◆ What the task requires ◆
For each record below, retype the text exactly and omit any image.
——————————
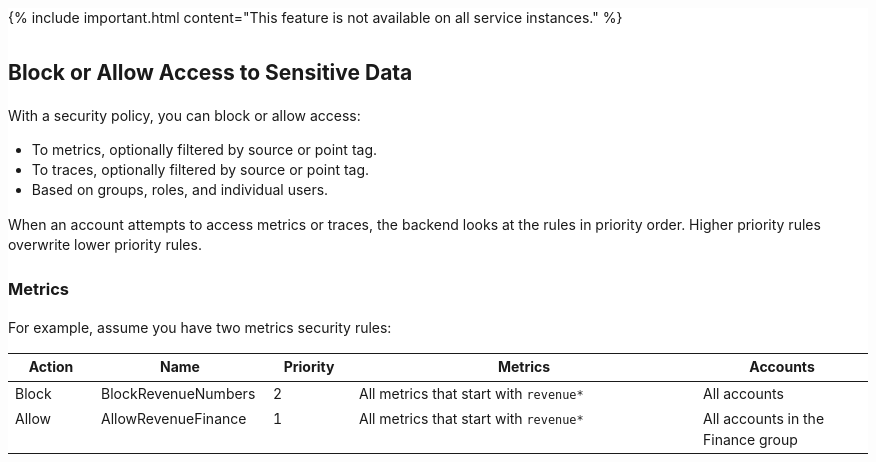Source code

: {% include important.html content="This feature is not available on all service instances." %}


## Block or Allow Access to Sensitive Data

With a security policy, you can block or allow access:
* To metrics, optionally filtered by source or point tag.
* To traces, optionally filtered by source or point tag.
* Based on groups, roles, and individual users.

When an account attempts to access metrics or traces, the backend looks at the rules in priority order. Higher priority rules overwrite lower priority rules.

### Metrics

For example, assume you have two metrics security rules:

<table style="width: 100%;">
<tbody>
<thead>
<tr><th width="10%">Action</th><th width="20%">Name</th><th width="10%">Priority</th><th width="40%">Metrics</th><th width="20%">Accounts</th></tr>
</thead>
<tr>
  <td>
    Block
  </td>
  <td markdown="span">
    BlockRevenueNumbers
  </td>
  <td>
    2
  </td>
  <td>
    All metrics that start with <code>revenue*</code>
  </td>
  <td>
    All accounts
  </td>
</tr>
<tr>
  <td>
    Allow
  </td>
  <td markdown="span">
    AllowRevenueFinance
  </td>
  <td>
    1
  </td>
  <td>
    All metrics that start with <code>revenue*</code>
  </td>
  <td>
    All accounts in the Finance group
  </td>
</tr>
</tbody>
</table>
——————————
◆ Task output ◆
Source code

: {% include important.html content="This feature is not available on all service instances." %}


## Block or Allow Access to Sensitive Data

With a security policy, you can block or allow access:
* To metrics, optionally filtered by source or point tag.
* To traces, optionally filtered by source or point tag.
* Based on groups, roles, and individual users.

When an account attempts to access metrics or traces, the backend looks at the rules in priority order. Higher priority rules overwrite lower priority rules.

### Metrics

For example, assume you have two metrics security rules:

<table style="width: 100%;">
<tbody>
<thead>
<tr><th width="10%">Action</th><th width="20%">Name</th><th width="10%">Priority</th><th width="40%">Metrics</th><th width="20%">Accounts</th></tr>
</thead>
<tr>
  <td>
    Block
  </td>
  <td markdown="span">
    BlockRevenueNumbers
  </td>
  <td>
    2
  </td>
  <td>
    All metrics that start with <code>revenue*</code>
  </td>
  <td>
    All accounts
  </td>
</tr>
<tr>
  <td>
    Allow
  </td>
  <td markdown="span">
    AllowRevenueFinance
  </td>
  <td>
    1
  </td>
  <td>
    All metrics that start with <code>revenue*</code>
  </td>
  <td>
    All accounts in the Finance group
  </td>
</tr>
</tbody>
</table>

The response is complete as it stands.